= Frank O'Rourke (writer) =

American novelist

The Best Go First (1950) by Frank O'Rourke under the pseudonym Frank O'Malley

Frank O'Rourke (October 16, 1916 – April 27, 1989) was an American writer known for Western and mystery novels and sports fiction. O'Rourke wrote more than 60 novels and numerous magazine articles.

Born in Denver, Colorado, he attended Kemper Military School. A very talented amateur baseball player, he considered trying out for a professional team, but was called up for service in World War II. By the end of the war he had decided to become a writer; his first novel was E Company (1945), based in part on his wartime experiences.

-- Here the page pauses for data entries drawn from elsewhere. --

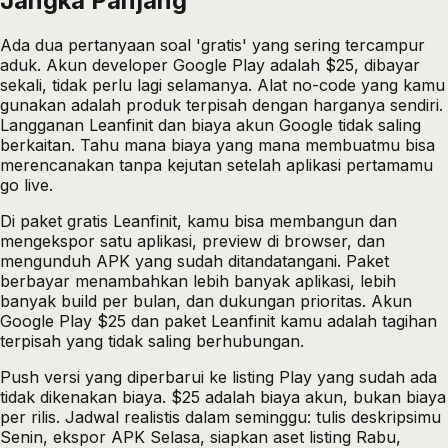
Jangka Panjang
Ada dua pertanyaan soal 'gratis' yang sering tercampur
aduk. Akun developer Google Play adalah $25, dibayar
sekali, tidak perlu lagi selamanya. Alat no-code yang kamu
gunakan adalah produk terpisah dengan harganya sendiri.
Langganan Leanfinit dan biaya akun Google tidak saling
berkaitan. Tahu mana biaya yang mana membuatmu bisa
merencanakan tanpa kejutan setelah aplikasi pertamamu
go live.
Di paket gratis Leanfinit, kamu bisa membangun dan
mengekspor satu aplikasi, preview di browser, dan
mengunduh APK yang sudah ditandatangani. Paket
berbayar menambahkan lebih banyak aplikasi, lebih
banyak build per bulan, dan dukungan prioritas. Akun
Google Play $25 dan paket Leanfinit kamu adalah tagihan
terpisah yang tidak saling berhubungan.
Push versi yang diperbarui ke listing Play yang sudah ada
tidak dikenakan biaya. $25 adalah biaya akun, bukan biaya
per rilis. Jadwal realistis dalam seminggu: tulis deskripsimu
Senin, ekspor APK Selasa, siapkan aset listing Rabu,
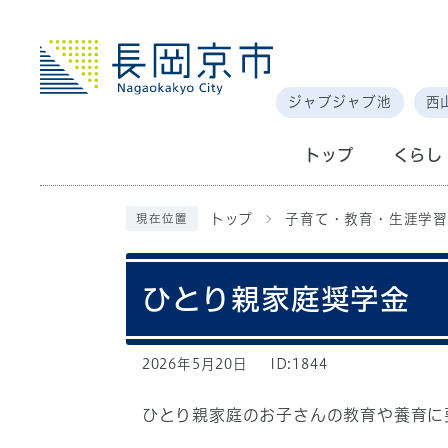
ジャブジャブ池
西
トップ
くらし
トップ
子育て・教育・生涯学習
現在位置
ひとり親家庭奨学金
2026年5月20日
ID:1844
ひとり親家庭のお子さんの教育や養育に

O'Rourke dedicated the book to Max Brand, whom he knew before the war. In the book O'Rourke named a fictional war correspondent Max Hastings after him.

Several of O'Rourke's novels were filmed; The Bravados (1958) was the first, and his novel A Mule for the Marquesa was made into a popular movie named The Professionals (1966). The Great Bank Robbery was filmed in 1969. He married artist Edith Carlson.

Later in life, O'Rourke turned to writing children's literature. A long-time sufferer of bronchial asthma, and made even more ill by the large doses of steroids he was required to take for control of the ailment, he committed suicide on April 27, 1989. His wife died on May 21, 2007.